Problem to work on —
When a line of the material has the word "Moreover" in it, copy that line.

Data provided —
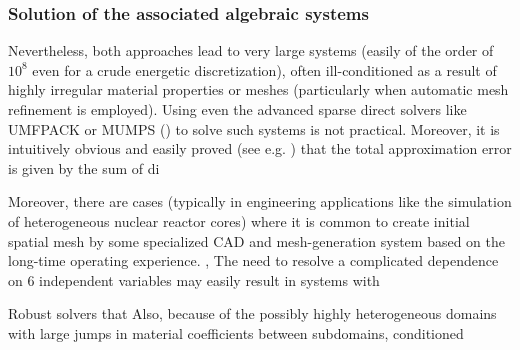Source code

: \subsubsection{Solution of the associated algebraic systems}

Nevertheless, both approaches lead to very large systems (easily of the order of $10^8$ even for a crude energetic
discretization), often ill-conditioned as a result of highly irregular material properties or meshes
(particularly when automatic mesh refinement is employed). Using even the advanced sparse direct solvers like
UMFPACK or MUMPS (\cite{UMFPACK,MUMPS}) to solve such systems is not practical.
Moreover, it is intuitively obvious and easily proved (see e.g. \cite{Arioli}) that the total approximation error is
given by the sum of di

Moreover, there are cases (typically
in engineering applications like the simulation of heterogeneous nuclear reactor cores) where it is common to create
initial spatial mesh by some specialized CAD and mesh-generation system based on the long-time operating experience. ,
The need to resolve a complicated dependence on 6 independent variables may easily result in systems with

Robust solvers that Also, because of the possibly highly heterogeneous domains with large jumps in material coefficients
between subdomains, conditioned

Response below —
Moreover, it is intuitively obvious and easily proved (see e.g. \cite{Arioli}) that the total approximation error is
Moreover, there are cases (typically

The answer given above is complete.